— Required task —
Recast all lines of the items below as a Markdown table with two columns, Row and Line, giving each line its own numbered row and leaving out any blank lines.

— Extracted entries —
****
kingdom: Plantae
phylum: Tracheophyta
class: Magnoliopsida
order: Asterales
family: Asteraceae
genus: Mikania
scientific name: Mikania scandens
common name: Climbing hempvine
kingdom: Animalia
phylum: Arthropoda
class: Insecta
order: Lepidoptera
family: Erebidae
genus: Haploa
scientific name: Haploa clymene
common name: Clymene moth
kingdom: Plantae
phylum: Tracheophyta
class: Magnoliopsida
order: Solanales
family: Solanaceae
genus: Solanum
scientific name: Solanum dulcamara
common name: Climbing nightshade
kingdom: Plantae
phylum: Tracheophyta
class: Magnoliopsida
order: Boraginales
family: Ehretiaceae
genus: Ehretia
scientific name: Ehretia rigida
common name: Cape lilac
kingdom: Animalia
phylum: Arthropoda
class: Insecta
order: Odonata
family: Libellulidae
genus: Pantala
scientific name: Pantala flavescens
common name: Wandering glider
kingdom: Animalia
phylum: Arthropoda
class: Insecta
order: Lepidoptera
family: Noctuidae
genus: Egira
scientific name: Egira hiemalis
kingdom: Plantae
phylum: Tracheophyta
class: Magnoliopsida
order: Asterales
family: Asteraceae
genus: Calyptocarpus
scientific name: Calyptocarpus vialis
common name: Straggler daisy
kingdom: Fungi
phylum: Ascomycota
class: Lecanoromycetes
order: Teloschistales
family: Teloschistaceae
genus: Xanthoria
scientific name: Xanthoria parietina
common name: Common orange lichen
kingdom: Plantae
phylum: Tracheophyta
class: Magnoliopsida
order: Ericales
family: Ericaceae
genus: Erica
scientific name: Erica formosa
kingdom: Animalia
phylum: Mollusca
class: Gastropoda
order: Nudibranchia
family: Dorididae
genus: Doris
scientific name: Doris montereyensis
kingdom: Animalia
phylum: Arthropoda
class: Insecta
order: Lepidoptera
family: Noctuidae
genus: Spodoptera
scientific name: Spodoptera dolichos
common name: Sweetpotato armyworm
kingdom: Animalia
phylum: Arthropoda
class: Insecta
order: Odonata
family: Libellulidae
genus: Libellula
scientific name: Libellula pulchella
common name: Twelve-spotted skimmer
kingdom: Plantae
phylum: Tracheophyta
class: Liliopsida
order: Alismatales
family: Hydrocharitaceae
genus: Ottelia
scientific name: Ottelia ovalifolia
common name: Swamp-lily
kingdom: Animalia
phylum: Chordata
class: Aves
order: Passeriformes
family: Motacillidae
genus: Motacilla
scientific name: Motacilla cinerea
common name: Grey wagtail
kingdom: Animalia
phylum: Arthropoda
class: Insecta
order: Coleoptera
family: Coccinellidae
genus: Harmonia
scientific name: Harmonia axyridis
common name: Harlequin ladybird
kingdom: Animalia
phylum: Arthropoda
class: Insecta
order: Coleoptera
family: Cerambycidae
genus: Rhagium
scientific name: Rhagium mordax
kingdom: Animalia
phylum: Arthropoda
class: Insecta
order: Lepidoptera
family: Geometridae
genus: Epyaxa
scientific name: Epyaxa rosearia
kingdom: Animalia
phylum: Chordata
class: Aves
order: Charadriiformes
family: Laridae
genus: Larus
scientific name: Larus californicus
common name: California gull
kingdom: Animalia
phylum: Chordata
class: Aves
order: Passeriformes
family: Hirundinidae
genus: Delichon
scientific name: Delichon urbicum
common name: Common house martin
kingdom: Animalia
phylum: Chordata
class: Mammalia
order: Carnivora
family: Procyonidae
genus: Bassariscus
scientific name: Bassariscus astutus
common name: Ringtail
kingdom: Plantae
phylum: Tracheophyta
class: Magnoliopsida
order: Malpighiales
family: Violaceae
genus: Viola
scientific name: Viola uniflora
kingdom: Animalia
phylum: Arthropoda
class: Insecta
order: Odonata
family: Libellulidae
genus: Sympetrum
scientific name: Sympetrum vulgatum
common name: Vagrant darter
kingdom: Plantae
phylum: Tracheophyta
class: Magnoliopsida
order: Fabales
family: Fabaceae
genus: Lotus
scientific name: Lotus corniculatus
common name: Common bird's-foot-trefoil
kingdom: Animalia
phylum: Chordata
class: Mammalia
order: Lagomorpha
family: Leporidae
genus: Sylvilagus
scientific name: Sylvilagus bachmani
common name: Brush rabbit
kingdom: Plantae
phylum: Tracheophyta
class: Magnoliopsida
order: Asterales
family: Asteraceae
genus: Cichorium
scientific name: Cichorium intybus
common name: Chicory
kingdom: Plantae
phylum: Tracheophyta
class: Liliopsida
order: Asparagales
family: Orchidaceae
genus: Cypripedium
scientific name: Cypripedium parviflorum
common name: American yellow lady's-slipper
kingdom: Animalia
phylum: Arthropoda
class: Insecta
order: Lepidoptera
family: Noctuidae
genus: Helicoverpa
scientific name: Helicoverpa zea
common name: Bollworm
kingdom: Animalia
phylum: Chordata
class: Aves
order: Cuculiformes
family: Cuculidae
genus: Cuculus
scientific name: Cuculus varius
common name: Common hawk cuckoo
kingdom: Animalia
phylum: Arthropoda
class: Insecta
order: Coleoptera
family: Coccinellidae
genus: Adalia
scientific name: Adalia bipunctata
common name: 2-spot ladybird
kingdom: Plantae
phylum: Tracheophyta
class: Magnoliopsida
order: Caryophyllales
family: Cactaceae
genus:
****
— Task output —
| Row | Line |
|---|---|
| 1 | kingdom: Plantae |
| 2 | phylum: Tracheophyta |
| 3 | class: Magnoliopsida |
| 4 | order: Asterales |
| 5 | family: Asteraceae |
| 6 | genus: Mikania |
| 7 | scientific name: Mikania scandens |
| 8 | common name: Climbing hempvine |
| 9 | kingdom: Animalia |
| 10 | phylum: Arthropoda |
| 11 | class: Insecta |
| 12 | order: Lepidoptera |
| 13 | family: Erebidae |
| 14 | genus: Haploa |
| 15 | scientific name: Haploa clymene |
| 16 | common name: Clymene moth |
| 17 | kingdom: Plantae |
| 18 | phylum: Tracheophyta |
| 19 | class: Magnoliopsida |
| 20 | order: Solanales |
| 21 | family: Solanaceae |
| 22 | genus: Solanum |
| 23 | scientific name: Solanum dulcamara |
| 24 | common name: Climbing nightshade |
| 25 | kingdom: Plantae |
| 26 | phylum: Tracheophyta |
| 27 | class: Magnoliopsida |
| 28 | order: Boraginales |
| 29 | family: Ehretiaceae |
| 30 | genus: Ehretia |
| 31 | scientific name: Ehretia rigida |
| 32 | common name: Cape lilac |
| 33 | kingdom: Animalia |
| 34 | phylum: Arthropoda |
| 35 | class: Insecta |
| 36 | order: Odonata |
| 37 | family: Libellulidae |
| 38 | genus: Pantala |
| 39 | scientific name: Pantala flavescens |
| 40 | common name: Wandering glider |
| 41 | kingdom: Animalia |
| 42 | phylum: Arthropoda |
| 43 | class: Insecta |
| 44 | order: Lepidoptera |
| 45 | family: Noctuidae |
| 46 | genus: Egira |
| 47 | scientific name: Egira hiemalis |
| 48 | kingdom: Plantae |
| 49 | phylum: Tracheophyta |
| 50 | class: Magnoliopsida |
| 51 | order: Asterales |
| 52 | family: Asteraceae |
| 53 | genus: Calyptocarpus |
| 54 | scientific name: Calyptocarpus vialis |
| 55 | common name: Straggler daisy |
| 56 | kingdom: Fungi |
| 57 | phylum: Ascomycota |
| 58 | class: Lecanoromycetes |
| 59 | order: Teloschistales |
| 60 | family: Teloschistaceae |
| 61 | genus: Xanthoria |
| 62 | scientific name: Xanthoria parietina |
| 63 | common name: Common orange lichen |
| 64 | kingdom: Plantae |
| 65 | phylum: Tracheophyta |
| 66 | class: Magnoliopsida |
| 67 | order: Ericales |
| 68 | family: Ericaceae |
| 69 | genus: Erica |
| 70 | scientific name: Erica formosa |
| 71 | kingdom: Animalia |
| 72 | phylum: Mollusca |
| 73 | class: Gastropoda |
| 74 | order: Nudibranchia |
| 75 | family: Dorididae |
| 76 | genus: Doris |
| 77 | scientific name: Doris montereyensis |
| 78 | kingdom: Animalia |
| 79 | phylum: Arthropoda |
| 80 | class: Insecta |
| 81 | order: Lepidoptera |
| 82 | family: Noctuidae |
| 83 | genus: Spodoptera |
| 84 | scientific name: Spodoptera dolichos |
| 85 | common name: Sweetpotato armyworm |
| 86 | kingdom: Animalia |
| 87 | phylum: Arthropoda |
| 88 | class: Insecta |
| 89 | order: Odonata |
| 90 | family: Libellulidae |
| 91 | genus: Libellula |
| 92 | scientific name: Libellula pulchella |
| 93 | common name: Twelve-spotted skimmer |
| 94 | kingdom: Plantae |
| 95 | phylum: Tracheophyta |
| 96 | class: Liliopsida |
| 97 | order: Alismatales |
| 98 | family: Hydrocharitaceae |
| 99 | genus: Ottelia |
| 100 | scientific name: Ottelia ovalifolia |
| 101 | common name: Swamp-lily |
| 102 | kingdom: Animalia |
| 103 | phylum: Chordata |
| 104 | class: Aves |
| 105 | order: Passeriformes |
| 106 | family: Motacillidae |
| 107 | genus: Motacilla |
| 108 | scientific name: Motacilla cinerea |
| 109 | common name: Grey wagtail |
| 110 | kingdom: Animalia |
| 111 | phylum: Arthropoda |
| 112 | class: Insecta |
| 113 | order: Coleoptera |
| 114 | family: Coccinellidae |
| 115 | genus: Harmonia |
| 116 | scientific name: Harmonia axyridis |
| 117 | common name: Harlequin ladybird |
| 118 | kingdom: Animalia |
| 119 | phylum: Arthropoda |
| 120 | class: Insecta |
| 121 | order: Coleoptera |
| 122 | family: Cerambycidae |
| 123 | genus: Rhagium |
| 124 | scientific name: Rhagium mordax |
| 125 | kingdom: Animalia |
| 126 | phylum: Arthropoda |
| 127 | class: Insecta |
| 128 | order: Lepidoptera |
| 129 | family: Geometridae |
| 130 | genus: Epyaxa |
| 131 | scientific name: Epyaxa rosearia |
| 132 | kingdom: Animalia |
| 133 | phylum: Chordata |
| 134 | class: Aves |
| 135 | order: Charadriiformes |
| 136 | family: Laridae |
| 137 | genus: Larus |
| 138 | scientific name: Larus californicus |
| 139 | common name: California gull |
| 140 | kingdom: Animalia |
| 141 | phylum: Chordata |
| 142 | class: Aves |
| 143 | order: Passeriformes |
| 144 | family: Hirundinidae |
| 145 | genus: Delichon |
| 146 | scientific name: Delichon urbicum |
| 147 | common name: Common house martin |
| 148 | kingdom: Animalia |
| 149 | phylum: Chordata |
| 150 | class: Mammalia |
| 151 | order: Carnivora |
| 152 | family: Procyonidae |
| 153 | genus: Bassariscus |
| 154 | scientific name: Bassariscus astutus |
| 155 | common name: Ringtail |
| 156 | kingdom: Plantae |
| 157 | phylum: Tracheophyta |
| 158 | class: Magnoliopsida |
| 159 | order: Malpighiales |
| 160 | family: Violaceae |
| 161 | genus: Viola |
| 162 | scientific name: Viola uniflora |
| 163 | kingdom: Animalia |
| 164 | phylum: Arthropoda |
| 165 | class: Insecta |
| 166 | order: Odonata |
| 167 | family: Libellulidae |
| 168 | genus: Sympetrum |
| 169 | scientific name: Sympetrum vulgatum |
| 170 | common name: Vagrant darter |
| 171 | kingdom: Plantae |
| 172 | phylum: Tracheophyta |
| 173 | class: Magnoliopsida |
| 174 | order: Fabales |
| 175 | family: Fabaceae |
| 176 | genus: Lotus |
| 177 | scientific name: Lotus corniculatus |
| 178 | common name: Common bird's-foot-trefoil |
| 179 | kingdom: Animalia |
| 180 | phylum: Chordata |
| 181 | class: Mammalia |
| 182 | order: Lagomorpha |
| 183 | family: Leporidae |
| 184 | genus: Sylvilagus |
| 185 | scientific name: Sylvilagus bachmani |
| 186 | common name: Brush rabbit |
| 187 | kingdom: Plantae |
| 188 | phylum: Tracheophyta |
| 189 | class: Magnoliopsida |
| 190 | order: Asterales |
| 191 | family: Asteraceae |
| 192 | genus: Cichorium |
| 193 | scientific name: Cichorium intybus |
| 194 | common name: Chicory |
| 195 | kingdom: Plantae |
| 196 | phylum: Tracheophyta |
| 197 | class: Liliopsida |
| 198 | order: Asparagales |
| 199 | family: Orchidaceae |
| 200 | genus: Cypripedium |
| 201 | scientific name: Cypripedium parviflorum |
| 202 | common name: American yellow lady's-slipper |
| 203 | kingdom: Animalia |
| 204 | phylum: Arthropoda |
| 205 | class: Insecta |
| 206 | order: Lepidoptera |
| 207 | family: Noctuidae |
| 208 | genus: Helicoverpa |
| 209 | scientific name: Helicoverpa zea |
| 210 | common name: Bollworm |
| 211 | kingdom: Animalia |
| 212 | phylum: Chordata |
| 213 | class: Aves |
| 214 | order: Cuculiformes |
| 215 | family: Cuculidae |
| 216 | genus: Cuculus |
| 217 | scientific name: Cuculus varius |
| 218 | common name: Common hawk cuckoo |
| 219 | kingdom: Animalia |
| 220 | phylum: Arthropoda |
| 221 | class: Insecta |
| 222 | order: Coleoptera |
| 223 | family: Coccinellidae |
| 224 | genus: Adalia |
| 225 | scientific name: Adalia bipunctata |
| 226 | common name: 2-spot ladybird |
| 227 | kingdom: Plantae |
| 228 | phylum: Tracheophyta |
| 229 | class: Magnoliopsida |
| 230 | order: Caryophyllales |
| 231 | family: Cactaceae |
| 232 | genus: |